> [Written exercise] Can you write out the passage of the blog post starting at "A fight broke" and ending at "Sheen of baseball.", word for word?
═════ Text
Wednesday, September 08, 2010

* Lex's story of this picture


How you likin’ on me now, Torn Slatterns and Nugget Ranchers?


A fight broke out in the stands at the US Open. Well, tennis is such a genteel sport, it wasn’t really a fight, but one fellow pointedly derided another for wearing white after Labor Day.

The NFL record for most seasons played is 26 by George Blanda. Do you realize what this means? Brett Favre could retire and comeback at least seven more times.

The San Diego Padres lost ten in a row and yet they’re still in first place. No matter how much they screw up, they’re still on top, they are the Charlie Sheen of baseball.

The San Diego Padres have lost ten games in a row. An unwritten rule in baseball is players break slumps by sleeping with an unattractive woman, or slump-buster. That’s the Padres’ problem, there are no unattractive women in San Diego. They need a road trip to the New York Mets.


Pittsburgh Steeler, Ben Roethlisberger, had his suspension cut two games from six to four; this information threw off Fantasy Football leagues. In fact, Fantasy Football players haven’t been this upset since Klingon was not deemed an official language by the UN.


The San Diego Padres have lost ten games in a row. The situation is so desperate one of the Padres blamed their problem on the black Chanel purse they borrowed from their girlfriend.

Paris Hilton has been banned from the Wynn Hotels and Casinos in Las Vegas. Hookers, pimps, alcoholics, drug-dealers, bookies and degenerate gamblers are welcomed, but not Paris Hilton.



Since you asked:





*This picture of the Eagles, which appeared in "Rolling Stone" magazine circa 1974, epitomized to me the fact that my life was going to suck unless I got my sorry ass out to California.



In reading Don Felder's Eagle (standing in back, blue shirt, blonde hair and beard) biography "Heaven and Hell" thirty five years later, guess where the picture was taken? Off Lake Shore drive in Chicago.

As a kid growing up outside Chicago, I was always fascinated, as were many people, with all things California. First of all, we knew Disneyland was there, so clearly it was some magical combination of Switzerland and Hawaii. (Anaheim didn’t quite live up to that)

All cool cereal commercials on the Saturday morning cartoons were filmed in California so that meant all California kids surfed and skateboarded all day. Then I found out my favorite thing in the world, “Daniel Boone” was filmed in California.

Around this time, "Life" magazine featured a picture of a tan and beautiful couple skiing in their swimsuits in Lake Tahoe, California. This almost ripped my brain in two. That can't be possible. Skiing is done in the dead of winter under the constant threat of frostbite. Bikinis are only worn on hot July and August days. How can the two be combined? One word: Magic. Adding another word: California.

See where I'm going with this?
══════════
═════ Data excerpt
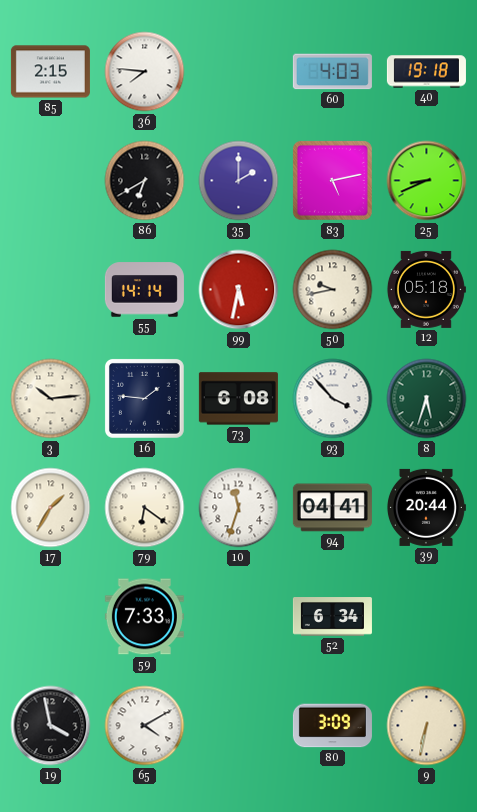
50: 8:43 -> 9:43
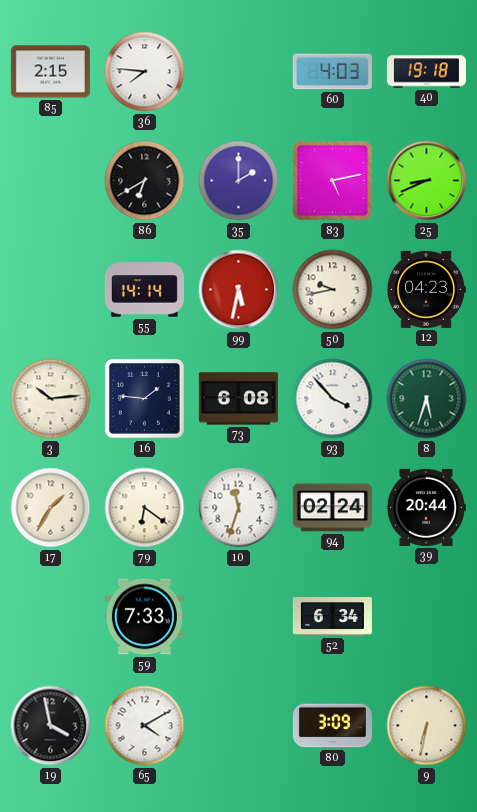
12: 05:18 -> 04:23
94: 04:41 -> 02:24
══════════
> [Result for this task]
A fight broke out in the stands at the US Open. Well, tennis is such a genteel sport, it wasn’t really a fight, but one fellow pointedly derided another for wearing white after Labor Day.

The NFL record for most seasons played is 26 by George Blanda. Do you realize what this means? Brett Favre could retire and comeback at least seven more times.

The San Diego Padres lost ten in a row and yet they’re still in first place. No matter how much they screw up, they’re still on top, they are the Charlie Sheen of baseball.